Transcribe the entries below exactly, starting with the line that has "מדיניות אחריות" and stopping after the line that has "باكالوريا احرار مع التصحيح بصيغة"; no pictures belong in the copy.

THE RECORDS:
Content starts

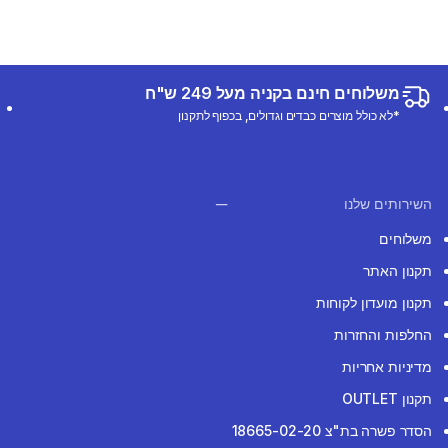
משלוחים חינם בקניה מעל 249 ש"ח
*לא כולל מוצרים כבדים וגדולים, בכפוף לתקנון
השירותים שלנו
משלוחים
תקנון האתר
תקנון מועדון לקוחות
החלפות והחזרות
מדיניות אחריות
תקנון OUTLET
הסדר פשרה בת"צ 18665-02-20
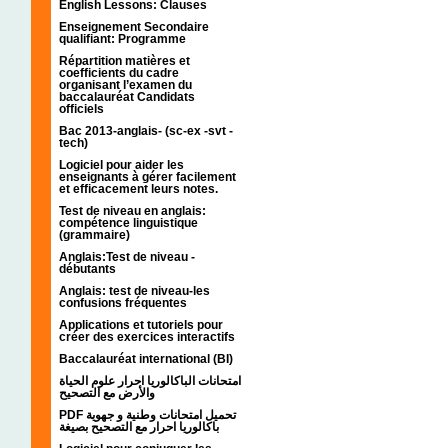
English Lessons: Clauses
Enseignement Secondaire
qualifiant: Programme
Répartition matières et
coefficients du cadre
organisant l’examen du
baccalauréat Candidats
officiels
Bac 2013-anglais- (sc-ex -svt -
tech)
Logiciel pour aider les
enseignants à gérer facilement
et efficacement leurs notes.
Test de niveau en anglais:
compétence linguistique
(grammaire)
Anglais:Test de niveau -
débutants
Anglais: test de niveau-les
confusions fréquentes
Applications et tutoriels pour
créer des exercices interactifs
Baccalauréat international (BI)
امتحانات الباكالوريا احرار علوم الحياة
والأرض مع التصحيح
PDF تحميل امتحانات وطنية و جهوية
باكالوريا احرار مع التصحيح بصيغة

Content ends
Content starts

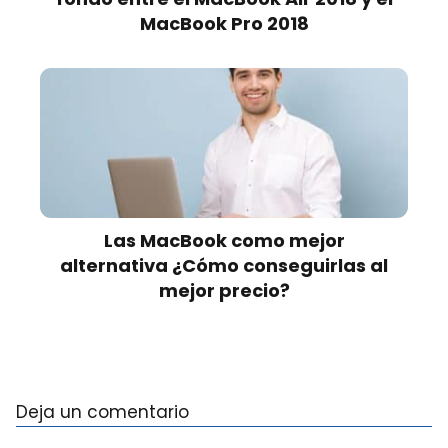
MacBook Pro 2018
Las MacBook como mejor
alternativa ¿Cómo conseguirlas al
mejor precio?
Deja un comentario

Content ends
Content starts

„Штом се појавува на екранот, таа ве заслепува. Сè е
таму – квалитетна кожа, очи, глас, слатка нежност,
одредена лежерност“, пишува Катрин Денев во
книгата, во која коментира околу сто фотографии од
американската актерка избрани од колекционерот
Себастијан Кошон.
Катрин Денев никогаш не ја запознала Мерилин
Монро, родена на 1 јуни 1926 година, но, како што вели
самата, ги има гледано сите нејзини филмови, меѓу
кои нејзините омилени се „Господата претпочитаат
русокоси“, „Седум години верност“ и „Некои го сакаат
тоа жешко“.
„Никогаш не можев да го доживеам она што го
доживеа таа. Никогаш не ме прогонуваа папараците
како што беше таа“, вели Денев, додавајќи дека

Content ends

WORKED SOLUTION:
מדיניות אחריות
תקנון OUTLET
הסדר פשרה בת"צ 18665-02-20
English Lessons: Clauses
Enseignement Secondaire
qualifiant: Programme
Répartition matières et
coefficients du cadre
organisant l’examen du
baccalauréat Candidats
officiels
Bac 2013-anglais- (sc-ex -svt -
tech)
Logiciel pour aider les
enseignants à gérer facilement
et efficacement leurs notes.
Test de niveau en anglais:
compétence linguistique
(grammaire)
Anglais:Test de niveau -
débutants
Anglais: test de niveau-les
confusions fréquentes
Applications et tutoriels pour
créer des exercices interactifs
Baccalauréat international (BI)
امتحانات الباكالوريا احرار علوم الحياة
والأرض مع التصحيح
PDF تحميل امتحانات وطنية و جهوية
باكالوريا احرار مع التصحيح بصيغة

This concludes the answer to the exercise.